- [SOURCE PASSAGE]:

● ● ●

Railway company in the United States of America

The Great Lakes Central Railroad is an American regional railroad operating in the state of Michigan. It was originally called the Tuscola and Saginaw Bay Railway , which was formed on August 26, 1977, to operate over former Penn Central lines from Millington to Munger, and from Vassar to Colling. TSBY's name was derived from the three counties it operated in: Tuscola, Saginaw and Bay.

==History==
===Tuscola and Saginaw Bay Railway (1977–2006)===
The Tuscola and Saginaw Bay Railway was incorporated on April 26, 1977. It operated three lines under contract to the Michigan Department of Transportation (MDOT), succeeding Conrail: the Bay City branch between Millington, Michigan, and Munger, Michigan; the Caro branch between Vassar, Michigan, and Colling, Michigan; and the Saginaw branch between Vassar and Richville, Michigan. In 1981, it purchased 9.5 mi of the Saginaw branch between Richville and Harger (near Saginaw, Michigan), from the Grand Trunk Western Railroad.

In October 1982, MDOT selected the TSBY to replace the Michigan Interstate Railway as the designated operator on two lines: the Ann Arbor Railroad main line between Ann Arbor and Alma, Michigan, and on the Saginaw branch between Owosso and Swan Creek, near Saginaw, Michigan. MDOT transferred the remainder of the ex-Ann Arbor main line from the Michigan Northern Railway to the TSBY in May 1984. MDOT transferred the remainder of the Michigan Northern's state-owned lines to the TSBY in October 1984:

- the former Grand Rapids and Indiana Railway main line between Reed City and Petoskey.
- the former GR&I Traverse City branch between Traverse City and Walton.
- the former Pere Marquette Railway between Grawn and Williamsburg via Traverse City.
- the former Pere Marquette between Charlevoix and Bay View near Petoskey.

● ● ●

- [RECORDS SHOWN]:
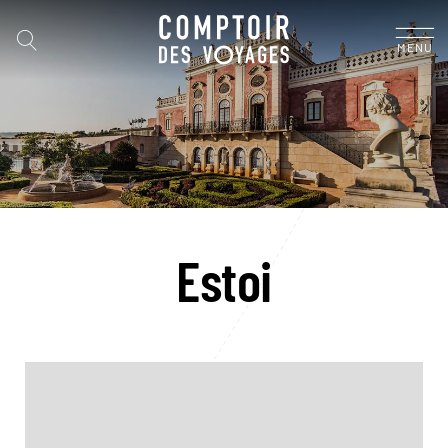
MENU
Estoi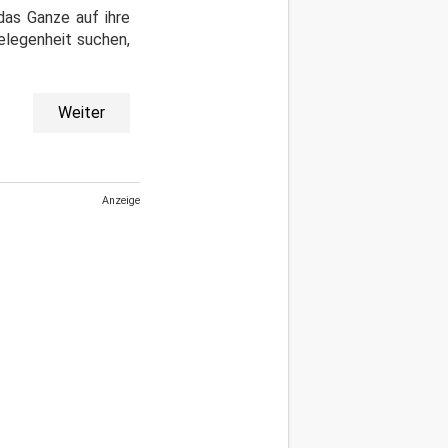
das Ganze auf ihre
elegenheit suchen,
Weiter
Anzeige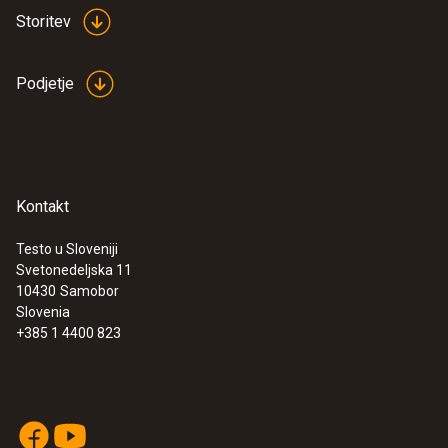
Storitev
Podjetje
Kontakt
Testo u Sloveniji
Svetonedeljska 11
10430
Samobor
Slovenia
+385 1 4400 823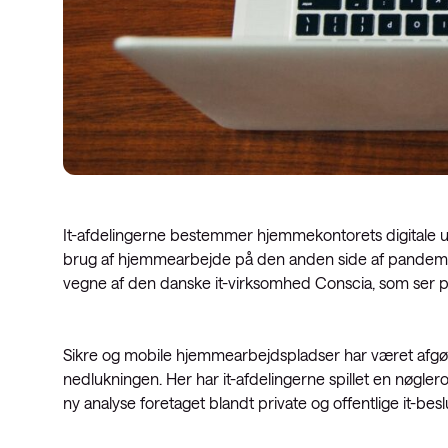
It-afdelingerne bestemmer hjemmekontorets digitale udfo
brug af hjemmearbejde på den anden side af pandemie
vegne af den danske it-virksomhed Conscia, som ser pote
Sikre og mobile hjemmearbejdspladser har været afgø
nedlukningen. Her har it-afdelingerne spillet en nøglero
ny analyse foretaget blandt private og offentlige it-be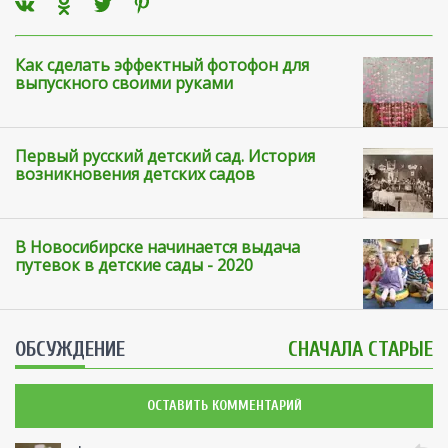
Как сделать эффектный фотофон для
выпускного своими руками
Первый русский детский сад. История
возникновения детских садов
В Новосибирске начинается выдача
путевок в детские сады - 2020
ОБСУЖДЕНИЕ
СНАЧАЛА СТАРЫЕ
ОСТАВИТЬ КОММЕНТАРИЙ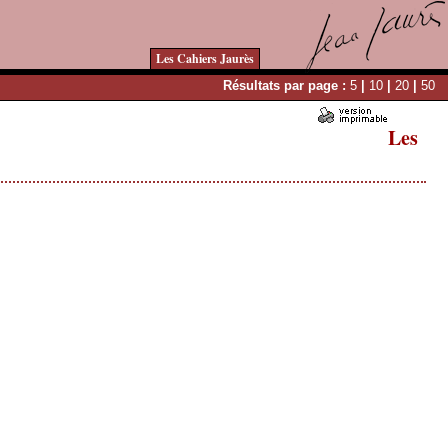
Les Cahiers Jaurès
Résultats par page :
5
|
10
|
20
|
50
Les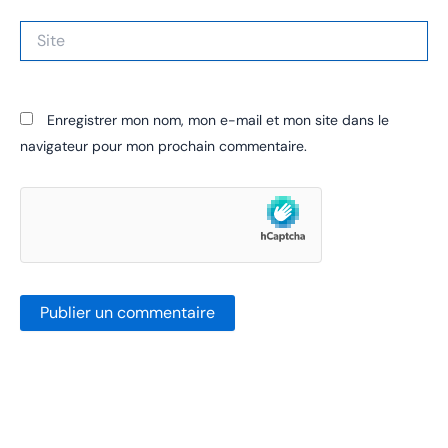
Site
Enregistrer mon nom, mon e-mail et mon site dans le
navigateur pour mon prochain commentaire.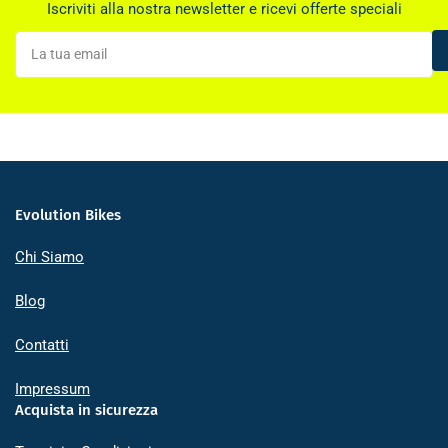
Iscriviti alla nostra newsletter e ricevi offerte speciali
La
tua
email
Evolution Bikes
Chi Siamo
Blog
Contatti
Impressum
Acquista in sicurezza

● ● ●

- [WHAT YOU WILL DO]:
1) According to the Great Lakes Central Railroad text, which railroad sold the Tuscola and Saginaw Bay Railway the 9.5 mi of the Saginaw branch between Richville and Harger in 1981?
2) Please carry on the Great Lakes Central Railroad text from where it stops.

- [ANSWERS TO THE EXERCISE]:
1) The Grand Trunk Western Railroad.

2)
In addition, the previous August TSBY acquired 12 mi of the Greenville Subdivision, between Ashley and Middleton, from the Grand Trunk Western. Altogether, the TSBY owned 21.5 mi of track and operated over a further 472.5 mi at the end of 1984.

The contract for the line between Charlevoix and Bay View ended in 1988; the state abandoned the line in 1991. Train ferry service on the northern end of the former Ann Arbor line had ended in 1982, leaving the line out of service beyond Yuma. The Huron and Eastern Railway replaced TSBY as the designated operator on its original three lines around Vassar in 1991. At the same time, the TSBY sold the 9.5 mi of the Saginaw branch between Richville and Harger to the Huron and Eastern. The state abandoned the former GR&I main line between Cadillac and Comstock Park in 1991. Also abandoned in 1991 was the Saginaw branch between Chesaning and St. Charles.

===Great Lakes Central Railroad (2006–present)===
Federated Railways purchased the Tuscola and Saginaw Bay Railway in May 2006. The company was subsequently renamed the Great Lakes Central Railroad. Great Lakes Central Railroad is the largest shortline railroad in the state of Michigan covering 420 mi of track. Watco announced plans to acquire the railroad on March 6, 2025, pending Surface Transportation Board approval.

==Current operations==

Today the GLC operates former Ann Arbor Railroad track from Ann Arbor to Cadillac, former Pennsylvania Railroad track from Cadillac to Petoskey and Walton to Traverse City, former Chesapeake and Ohio Railway track from Grawn to Williamsburg, former New York Central Railroad track from Owosso to Fergus, and former Grand Trunk Western Railroad track from Ashley to Middleton. The GLC also operates a small portion of the abandoned CSX Ludington Subdivision in Clare, to serve a local plastics factory.

===Interchanges===

GLC interchanges with Class I railroads Canadian National in Durand and CSX at Howell, and shortlines Huron and Eastern Railway in Durand and Owosso, the Mid-Michigan Railroad in Alma and the Ann Arbor Railroad at Osmer.